Work item: Restate the records so that not a single word differs.

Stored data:
------------------------------

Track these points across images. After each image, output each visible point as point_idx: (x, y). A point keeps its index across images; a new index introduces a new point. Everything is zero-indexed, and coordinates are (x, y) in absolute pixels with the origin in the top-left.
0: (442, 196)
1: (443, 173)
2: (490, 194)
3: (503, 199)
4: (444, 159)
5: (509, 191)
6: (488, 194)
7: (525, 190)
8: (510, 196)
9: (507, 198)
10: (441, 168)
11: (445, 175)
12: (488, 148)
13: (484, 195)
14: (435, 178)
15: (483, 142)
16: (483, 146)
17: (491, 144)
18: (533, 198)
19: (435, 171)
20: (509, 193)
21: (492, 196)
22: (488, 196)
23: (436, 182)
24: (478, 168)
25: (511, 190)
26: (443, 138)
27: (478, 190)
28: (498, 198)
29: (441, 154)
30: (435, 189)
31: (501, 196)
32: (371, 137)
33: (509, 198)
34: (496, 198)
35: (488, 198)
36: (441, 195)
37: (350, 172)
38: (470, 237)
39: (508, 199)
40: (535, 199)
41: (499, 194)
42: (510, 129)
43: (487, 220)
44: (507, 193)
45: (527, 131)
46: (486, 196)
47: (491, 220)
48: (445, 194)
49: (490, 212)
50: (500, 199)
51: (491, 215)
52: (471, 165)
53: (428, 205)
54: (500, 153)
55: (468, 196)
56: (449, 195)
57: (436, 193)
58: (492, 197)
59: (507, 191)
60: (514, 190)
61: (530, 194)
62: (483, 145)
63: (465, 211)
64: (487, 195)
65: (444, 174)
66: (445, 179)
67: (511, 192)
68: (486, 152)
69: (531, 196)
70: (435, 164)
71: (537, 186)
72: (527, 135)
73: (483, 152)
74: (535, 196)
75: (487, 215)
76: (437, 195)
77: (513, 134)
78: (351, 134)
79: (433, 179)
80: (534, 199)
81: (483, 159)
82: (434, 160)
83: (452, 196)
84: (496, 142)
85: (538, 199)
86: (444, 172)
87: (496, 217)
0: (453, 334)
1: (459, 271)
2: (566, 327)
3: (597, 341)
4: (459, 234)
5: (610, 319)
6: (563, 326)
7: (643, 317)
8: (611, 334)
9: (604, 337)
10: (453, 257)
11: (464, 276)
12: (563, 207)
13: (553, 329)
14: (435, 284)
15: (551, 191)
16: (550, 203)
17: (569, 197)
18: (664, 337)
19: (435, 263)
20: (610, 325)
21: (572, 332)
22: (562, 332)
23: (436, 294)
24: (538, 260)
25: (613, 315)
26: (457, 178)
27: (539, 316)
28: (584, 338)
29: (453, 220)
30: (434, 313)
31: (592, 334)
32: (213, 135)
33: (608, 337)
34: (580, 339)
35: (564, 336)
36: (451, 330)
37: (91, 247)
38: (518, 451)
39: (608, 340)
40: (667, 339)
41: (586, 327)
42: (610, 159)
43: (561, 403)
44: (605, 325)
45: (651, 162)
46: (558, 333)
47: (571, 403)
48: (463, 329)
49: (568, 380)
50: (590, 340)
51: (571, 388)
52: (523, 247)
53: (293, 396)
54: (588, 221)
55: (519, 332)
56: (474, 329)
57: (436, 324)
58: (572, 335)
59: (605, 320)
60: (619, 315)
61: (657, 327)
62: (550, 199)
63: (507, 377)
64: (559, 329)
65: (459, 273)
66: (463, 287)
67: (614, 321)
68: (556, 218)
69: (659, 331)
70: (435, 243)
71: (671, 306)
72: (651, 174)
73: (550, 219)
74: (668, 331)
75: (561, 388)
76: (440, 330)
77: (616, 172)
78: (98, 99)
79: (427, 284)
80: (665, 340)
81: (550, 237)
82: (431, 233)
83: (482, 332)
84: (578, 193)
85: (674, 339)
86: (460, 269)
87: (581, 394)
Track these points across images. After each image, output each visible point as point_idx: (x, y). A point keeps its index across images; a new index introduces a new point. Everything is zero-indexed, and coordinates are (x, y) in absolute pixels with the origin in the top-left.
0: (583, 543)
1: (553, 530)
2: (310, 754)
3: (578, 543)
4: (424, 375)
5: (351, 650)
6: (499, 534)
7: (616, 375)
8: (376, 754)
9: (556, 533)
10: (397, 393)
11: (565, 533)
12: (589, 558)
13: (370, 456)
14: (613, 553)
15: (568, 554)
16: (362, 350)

------------------------------

Result for this exercise:
Track these points across images. After each image, output each visible point as point_idx: (x, y). A point keeps its index across images; a new index introduces a new point. Everything is zero-indexed, and coordinates are (x, y) in absolute pixels with the origin in the top-left.
0: (442, 196)
1: (443, 173)
2: (490, 194)
3: (503, 199)
4: (444, 159)
5: (509, 191)
6: (488, 194)
7: (525, 190)
8: (510, 196)
9: (507, 198)
10: (441, 168)
11: (445, 175)
12: (488, 148)
13: (484, 195)
14: (435, 178)
15: (483, 142)
16: (483, 146)
17: (491, 144)
18: (533, 198)
19: (435, 171)
20: (509, 193)
21: (492, 196)
22: (488, 196)
23: (436, 182)
24: (478, 168)
25: (511, 190)
26: (443, 138)
27: (478, 190)
28: (498, 198)
29: (441, 154)
30: (435, 189)
31: (501, 196)
32: (371, 137)
33: (509, 198)
34: (496, 198)
35: (488, 198)
36: (441, 195)
37: (350, 172)
38: (470, 237)
39: (508, 199)
40: (535, 199)
41: (499, 194)
42: (510, 129)
43: (487, 220)
44: (507, 193)
45: (527, 131)
46: (486, 196)
47: (491, 220)
48: (445, 194)
49: (490, 212)
50: (500, 199)
51: (491, 215)
52: (471, 165)
53: (428, 205)
54: (500, 153)
55: (468, 196)
56: (449, 195)
57: (436, 193)
58: (492, 197)
59: (507, 191)
60: (514, 190)
61: (530, 194)
62: (483, 145)
63: (465, 211)
64: (487, 195)
65: (444, 174)
66: (445, 179)
67: (511, 192)
68: (486, 152)
69: (531, 196)
70: (435, 164)
71: (537, 186)
72: (527, 135)
73: (483, 152)
74: (535, 196)
75: (487, 215)
76: (437, 195)
77: (513, 134)
78: (351, 134)
79: (433, 179)
80: (534, 199)
81: (483, 159)
82: (434, 160)
83: (452, 196)
84: (496, 142)
85: (538, 199)
86: (444, 172)
87: (496, 217)
0: (453, 334)
1: (459, 271)
2: (566, 327)
3: (597, 341)
4: (459, 234)
5: (610, 319)
6: (563, 326)
7: (643, 317)
8: (611, 334)
9: (604, 337)
10: (453, 257)
11: (464, 276)
12: (563, 207)
13: (553, 329)
14: (435, 284)
15: (551, 191)
16: (550, 203)
17: (569, 197)
18: (664, 337)
19: (435, 263)
20: (610, 325)
21: (572, 332)
22: (562, 332)
23: (436, 294)
24: (538, 260)
25: (613, 315)
26: (457, 178)
27: (539, 316)
28: (584, 338)
29: (453, 220)
30: (434, 313)
31: (592, 334)
32: (213, 135)
33: (608, 337)
34: (580, 339)
35: (564, 336)
36: (451, 330)
37: (91, 247)
38: (518, 451)
39: (608, 340)
40: (667, 339)
41: (586, 327)
42: (610, 159)
43: (561, 403)
44: (605, 325)
45: (651, 162)
46: (558, 333)
47: (571, 403)
48: (463, 329)
49: (568, 380)
50: (590, 340)
51: (571, 388)
52: (523, 247)
53: (293, 396)
54: (588, 221)
55: (519, 332)
56: (474, 329)
57: (436, 324)
58: (572, 335)
59: (605, 320)
60: (619, 315)
61: (657, 327)
62: (550, 199)
63: (507, 377)
64: (559, 329)
65: (459, 273)
66: (463, 287)
67: (614, 321)
68: (556, 218)
69: (659, 331)
70: (435, 243)
71: (671, 306)
72: (651, 174)
73: (550, 219)
74: (668, 331)
75: (561, 388)
76: (440, 330)
77: (616, 172)
78: (98, 99)
79: (427, 284)
80: (665, 340)
81: (550, 237)
82: (431, 233)
83: (482, 332)
84: (578, 193)
85: (674, 339)
86: (460, 269)
87: (581, 394)
Track these points across images. After each image, output each visible point as point_idx: (x, y). A point keeps its index across images; a new index introduces a new point. Everything is zero-indexed, and coordinates are (x, y) in absolute pixels with the origin in the top-left.
0: (583, 543)
1: (553, 530)
2: (310, 754)
3: (578, 543)
4: (424, 375)
5: (351, 650)
6: (499, 534)
7: (616, 375)
8: (376, 754)
9: (556, 533)
10: (397, 393)
11: (565, 533)
12: (589, 558)
13: (370, 456)
14: (613, 553)
15: (568, 554)
16: (362, 350)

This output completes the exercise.